ムービーのために解説しながらの組み立てとなりましたが、それでも所用時間は3時間ほど。黙々と作業すれば1時間以内で組み上げられたと思います。ちなみにCPUクーラーだけはセット以外のもの、ENERMAXのETS-T40-TBを使いました。これはパーツの犬で推奨しているCPUクーラーです。

 ドスパラの人に「このセットを組み立てる際に、何か注意すべき点があったら書いてください」と言われたのですが、基本的に無かったです。セットの本体ケースであるENERMAXのCOENUS(コイノス)も扱いやすく、変則的な作業はありません。もし注意するとしたらそれは、モデル003の場合、電動ファンが1基セットに含まれています。もちろんどこに取り付けてもいいのですが、やはりこれはCPUクーラーの熱を逃がす位置に取り付けるのが正解でしょう。そして取り付ける際は、本体ケース内部から外部へ空気を逃がす方向で取り付けてください。結構逆に取り付けてしまう場合があるので、ここは注意した方がいいでしょう。

 さらに電動ファンがらみで言うと、CPUクーラーは電動ファンが本体ケース前方から後方へ空気を送るように取り付けます。電動ファンがCPUクーラーのヒートシンクに風を送り、ヒートシンクの熱を後方に逃がします。そしてその熱がこもった空気を、追加で取り付けた電動ファンが本体ケースの外へ逃がすという仕組みです。

 そのほかでいうと、私自身はやらなかったのですが、ぜひ「裏配線」にチャレンジしてみてください。「裏配線」というのはマザーボードを取り付けるプレート、マザーボードベースの裏を通して配線する方法です。メリットとしては本体ケース内部の配線がスッキリする、本体ケース内部の通気が良くなるといったことが考えられます。まあ、ぶっちゃけた話、内部の見栄えが良くなるというのが最大のメリットなんですが。無理のない範囲でぜひ、「裏配線」にチャレンジしてみてください。ENERMAXのCOENUSには、そのスペースが充分にありますから。

個人的に好みなモデル003

 私が普段、主に使っているパソコンはもちろん「自作パソコン」です。そしてそのメインパソコンは基本的にハイエンド志向、究極とまでは行きませんが、いわゆる重いゲームも快適にプレイできますし、4Kムービーの編集もサクサク行えます。ですがパソコンを使う主な目的、私の場合は原稿執筆となりますが、その目的にはオーバースペックなのです。
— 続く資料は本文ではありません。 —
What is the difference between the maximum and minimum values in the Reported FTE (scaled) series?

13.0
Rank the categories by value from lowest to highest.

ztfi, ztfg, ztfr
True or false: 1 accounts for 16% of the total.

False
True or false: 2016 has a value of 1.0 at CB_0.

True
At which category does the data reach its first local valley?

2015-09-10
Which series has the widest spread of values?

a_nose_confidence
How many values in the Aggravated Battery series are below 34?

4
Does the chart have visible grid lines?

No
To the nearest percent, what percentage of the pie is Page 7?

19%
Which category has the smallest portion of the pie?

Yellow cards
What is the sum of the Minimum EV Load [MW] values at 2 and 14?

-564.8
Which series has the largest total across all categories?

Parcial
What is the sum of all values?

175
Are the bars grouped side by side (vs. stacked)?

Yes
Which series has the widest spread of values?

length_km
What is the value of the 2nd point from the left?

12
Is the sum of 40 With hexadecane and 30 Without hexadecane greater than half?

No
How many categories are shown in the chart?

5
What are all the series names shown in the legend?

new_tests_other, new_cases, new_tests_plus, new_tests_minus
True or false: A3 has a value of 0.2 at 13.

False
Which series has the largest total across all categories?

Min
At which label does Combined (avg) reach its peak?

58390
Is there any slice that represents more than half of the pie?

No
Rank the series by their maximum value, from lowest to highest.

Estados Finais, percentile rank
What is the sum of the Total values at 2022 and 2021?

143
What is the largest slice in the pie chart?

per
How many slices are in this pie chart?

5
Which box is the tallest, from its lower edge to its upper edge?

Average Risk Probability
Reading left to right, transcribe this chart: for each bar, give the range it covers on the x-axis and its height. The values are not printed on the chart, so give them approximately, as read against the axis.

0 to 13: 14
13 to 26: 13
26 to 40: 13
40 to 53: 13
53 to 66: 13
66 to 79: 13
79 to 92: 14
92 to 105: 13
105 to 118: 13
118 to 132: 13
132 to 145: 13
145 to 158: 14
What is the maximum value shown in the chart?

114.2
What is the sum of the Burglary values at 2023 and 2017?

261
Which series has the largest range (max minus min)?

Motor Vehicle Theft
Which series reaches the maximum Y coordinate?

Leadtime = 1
もっとシンプルに、コストパフォーマンス良く組むこともできるのですが、どうしてもハイスペックになってしまうのです。

 そう、私は基本的に「何でもできる」ことをパソコンに求めます。原稿執筆がスムーズに進むことはもちろんですが、重たいゲームもプレイしたいし、ムービー編集もサクサクやりたい訳です。1台のパソコンで! そうなるとどうしてもハイエンド系の自作パソコンが出来上がってしまいます。

 そしてモデル003を組み立て、実際に使ってみて感じたのは、私のハイエンド志向にかなり近いということです。そう、このモデル003は「何でもできるパソコン」の、いいベースモデルとなってくれるのです。CPUとメモリは高速ですし、ビデオカードもハイエンド系、マザーボードの拡張性も充分。

 個人的にはモデル003をベースに、システムドライブはSSDにすることをお薦めします。後は実際に使ってみて、強化したいところをアップグレードして行けばいいでしょう。まあ、これも個人的な意見ですか、私はBlu-rayをパソコンで見るので、光学ドライブはBlu-rayドライブにしたいところです。

 まずはモデル003を組み立てて、使ってみてください。そして不満を感じたところを、どんどんアップグレードして行きましょう。といっても基本、モデル003はハイエンド志向ですから、不満を感じるところはほとんど無いと思います。よりハイエンドなパソコンを求めるなら、モデル003と一緒にSSDを購入し、セットに含まれているHDDはデータドライブとして使い、システムはSSDに入れるといいと思います。また、オーバークロックにチャレンジしたいというのであれば、パーツの犬で推奨していたENERMAXのETS-T40-TBを最初から用意した方がいいと思います。 

 自作パソコンは組む過程を楽しみ、完成したパソコンを使って楽しみ、それ以後はアップグレードを楽しめるものなのです。せっかくですからしっかり楽しんでみてください。ちなみに「モデル003だと予算が・・・」というなら、スタンダード志向のセットも用意されています。あるいはドスパラさんに行って、全部自分好みのパーツで揃えるというのもいい考えです。自作パソコン、面白いですよ、本当に。